John Graham, dean of the school and one of the authors of the report, said that the numbers of "new poor" will continue to rise.
"One of the big surprises is that poverty in the United States is likely to continue to increase even as the economic recovery unfolds," said Graham. "The unique feature of the great recession is not just the high rate of unemployment, but the long duration of unemployment that millions of Americans have experienced. [For] a lot of these long-term unemployed, the job that they had won't exist when they go back in to the labour market."
http://www.guardian.co.uk/business/2...y-worse-report
Boutons...
Don't you get it? We do it too ourselves, and the rich get unequally more wealthy because they are smarter than the average consumer and voter. You can only blame others who want cheap goods.
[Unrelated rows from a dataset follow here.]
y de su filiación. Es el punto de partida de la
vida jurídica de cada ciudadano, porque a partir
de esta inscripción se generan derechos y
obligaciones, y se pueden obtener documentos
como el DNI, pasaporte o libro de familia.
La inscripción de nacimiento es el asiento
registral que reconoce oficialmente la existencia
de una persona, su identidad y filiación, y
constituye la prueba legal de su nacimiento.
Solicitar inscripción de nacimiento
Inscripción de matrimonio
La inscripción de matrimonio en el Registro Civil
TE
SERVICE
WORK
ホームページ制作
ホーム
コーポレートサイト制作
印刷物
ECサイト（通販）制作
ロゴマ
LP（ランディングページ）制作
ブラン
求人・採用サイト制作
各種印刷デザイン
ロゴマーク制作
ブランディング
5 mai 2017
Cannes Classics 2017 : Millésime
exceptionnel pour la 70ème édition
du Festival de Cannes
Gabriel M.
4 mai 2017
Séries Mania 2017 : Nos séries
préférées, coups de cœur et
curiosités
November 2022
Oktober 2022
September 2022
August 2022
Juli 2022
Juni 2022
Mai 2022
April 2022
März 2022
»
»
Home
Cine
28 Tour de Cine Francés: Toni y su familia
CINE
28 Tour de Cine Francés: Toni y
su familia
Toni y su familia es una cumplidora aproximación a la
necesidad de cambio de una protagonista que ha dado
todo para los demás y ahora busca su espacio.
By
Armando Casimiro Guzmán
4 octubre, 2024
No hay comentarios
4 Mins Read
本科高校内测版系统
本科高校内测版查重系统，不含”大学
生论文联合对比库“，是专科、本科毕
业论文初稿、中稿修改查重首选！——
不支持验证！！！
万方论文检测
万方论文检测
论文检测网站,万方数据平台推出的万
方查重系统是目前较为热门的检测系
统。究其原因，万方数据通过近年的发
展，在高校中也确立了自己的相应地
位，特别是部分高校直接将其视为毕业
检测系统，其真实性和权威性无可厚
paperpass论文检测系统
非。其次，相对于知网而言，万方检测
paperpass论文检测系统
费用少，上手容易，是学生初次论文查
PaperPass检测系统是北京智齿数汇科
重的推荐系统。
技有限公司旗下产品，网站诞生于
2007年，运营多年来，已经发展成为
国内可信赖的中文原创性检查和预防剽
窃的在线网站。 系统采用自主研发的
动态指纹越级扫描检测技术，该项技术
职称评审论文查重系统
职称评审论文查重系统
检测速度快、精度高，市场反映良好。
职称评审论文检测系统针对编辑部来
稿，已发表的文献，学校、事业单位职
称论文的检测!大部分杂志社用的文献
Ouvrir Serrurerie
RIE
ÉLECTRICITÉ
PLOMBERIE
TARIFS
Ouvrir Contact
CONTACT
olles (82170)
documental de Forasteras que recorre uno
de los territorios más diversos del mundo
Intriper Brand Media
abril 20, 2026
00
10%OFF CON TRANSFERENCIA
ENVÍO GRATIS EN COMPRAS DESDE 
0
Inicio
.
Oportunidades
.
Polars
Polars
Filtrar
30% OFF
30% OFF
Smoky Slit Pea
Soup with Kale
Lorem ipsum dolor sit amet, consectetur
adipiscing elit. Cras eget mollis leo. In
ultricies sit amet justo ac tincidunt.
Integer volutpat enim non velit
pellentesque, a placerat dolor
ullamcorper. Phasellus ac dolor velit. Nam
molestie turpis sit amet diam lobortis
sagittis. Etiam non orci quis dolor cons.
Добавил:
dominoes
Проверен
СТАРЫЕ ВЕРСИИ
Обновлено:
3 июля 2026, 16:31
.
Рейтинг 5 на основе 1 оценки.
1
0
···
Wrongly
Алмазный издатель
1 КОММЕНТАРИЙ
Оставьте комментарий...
As Darrin said, "The standard of living of ALL classes has increased" and he is correct. The problem is the goods are cheaper allowing lower wages to buy more. That is why the decreasing real wealth as decreased relatively painlessly.
"The standard of living of ALL classes has increased"
really, any data?
what about 2M foreclosed homes in 2011, the 1M more due 2012, and the $Ts of lost net worth, lost jobs, lost pensions, and wealth lost by the 99% due to the Banksters Continuing Great Depression?
Cost-push food and gas prices, not factored in inflation, are "painlessly" more affordable?
A simple question: How does raising taxes on rich people increase the income of those in lower classes?
Perusing the thread, that seems to be what you are arguing, Boutons. Also, if we're talking "income" - raising the income tax on the rich does not reduce income, it simply means more goes to the government. If one guy makes $500,000, and 70% of that is taken by the government, his income is still $500,000 - correspondingly, if another person makes $50,000, and he is not taxed at all, his income is still 1/10 of his rich countryman.
I would argue, that a guy who is making $500,000, who is then taxed at a much higher rate, is going to work harder, and make more income, to make up the difference, in order to maintain his standard of living. Thus, increasing the income disparity gap; if there is a corresponding slacking of the poor person, who has had his taxes decreased, because it is now easier to maintain his modest standard of living, then what you are arguing for could vary well increase the gap (and allow you to get even more shrill).
The bottom tax rate DROPPED from 15% to 10% under the Bush tax cuts; poor people saw actual dollars increase in their pockets, while making equal income - no change in income disparity, by your metrics, but a potentially significant uptick in actual cash available (relatively).
its about paying the lions share of the massive debt created by senseless wars.
and bailing out the rich. you do realize it was the rich we bailed, right?